-- Input follows --
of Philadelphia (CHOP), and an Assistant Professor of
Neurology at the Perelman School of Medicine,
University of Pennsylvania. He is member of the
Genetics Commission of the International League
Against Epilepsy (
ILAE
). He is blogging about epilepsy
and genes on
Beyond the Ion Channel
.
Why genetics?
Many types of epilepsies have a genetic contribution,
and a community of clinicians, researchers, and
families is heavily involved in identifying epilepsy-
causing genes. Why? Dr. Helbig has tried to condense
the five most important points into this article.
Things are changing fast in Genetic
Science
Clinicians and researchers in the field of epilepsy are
-- Input concluded --
-- Input follows --
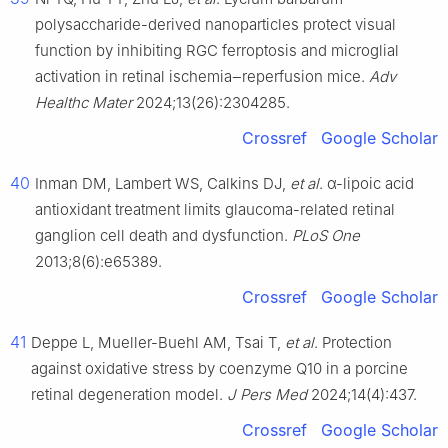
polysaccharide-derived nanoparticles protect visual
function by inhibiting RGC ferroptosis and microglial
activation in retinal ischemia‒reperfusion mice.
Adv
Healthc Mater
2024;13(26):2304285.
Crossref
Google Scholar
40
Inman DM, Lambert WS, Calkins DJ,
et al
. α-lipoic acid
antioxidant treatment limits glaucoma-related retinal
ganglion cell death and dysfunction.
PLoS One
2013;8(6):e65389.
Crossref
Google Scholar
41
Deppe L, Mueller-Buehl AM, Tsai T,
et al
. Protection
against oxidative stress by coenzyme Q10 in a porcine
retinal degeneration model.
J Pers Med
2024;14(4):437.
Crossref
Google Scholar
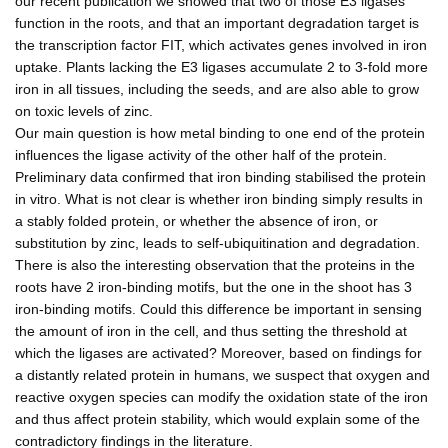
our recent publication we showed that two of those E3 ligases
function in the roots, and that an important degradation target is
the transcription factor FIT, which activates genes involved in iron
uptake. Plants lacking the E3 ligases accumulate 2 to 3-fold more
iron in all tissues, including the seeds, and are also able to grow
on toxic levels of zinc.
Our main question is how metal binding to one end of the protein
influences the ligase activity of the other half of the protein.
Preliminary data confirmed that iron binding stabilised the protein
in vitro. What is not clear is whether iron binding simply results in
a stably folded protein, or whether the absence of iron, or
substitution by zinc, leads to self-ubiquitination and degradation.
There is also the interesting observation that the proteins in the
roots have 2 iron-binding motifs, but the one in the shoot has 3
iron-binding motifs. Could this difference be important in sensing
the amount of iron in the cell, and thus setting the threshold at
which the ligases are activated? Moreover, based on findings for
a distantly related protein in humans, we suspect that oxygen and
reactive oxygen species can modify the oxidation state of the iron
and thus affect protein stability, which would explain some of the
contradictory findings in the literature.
-- Input concluded --
-- Input follows --
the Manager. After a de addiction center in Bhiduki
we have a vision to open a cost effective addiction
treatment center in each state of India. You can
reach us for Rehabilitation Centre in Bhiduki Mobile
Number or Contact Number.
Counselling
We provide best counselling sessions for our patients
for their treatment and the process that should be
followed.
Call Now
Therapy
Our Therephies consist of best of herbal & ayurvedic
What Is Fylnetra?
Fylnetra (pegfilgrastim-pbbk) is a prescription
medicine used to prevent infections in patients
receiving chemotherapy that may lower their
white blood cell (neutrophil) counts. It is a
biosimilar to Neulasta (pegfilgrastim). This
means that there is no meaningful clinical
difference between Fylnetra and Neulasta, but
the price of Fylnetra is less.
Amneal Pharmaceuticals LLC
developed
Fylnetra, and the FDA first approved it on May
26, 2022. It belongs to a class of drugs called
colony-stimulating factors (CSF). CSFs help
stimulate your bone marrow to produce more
-- Input concluded --
Filter the entries down to the lines containing "What". Copy each of those lines.

in vitro. What is not clear is whether iron binding simply results in
What Is Fylnetra?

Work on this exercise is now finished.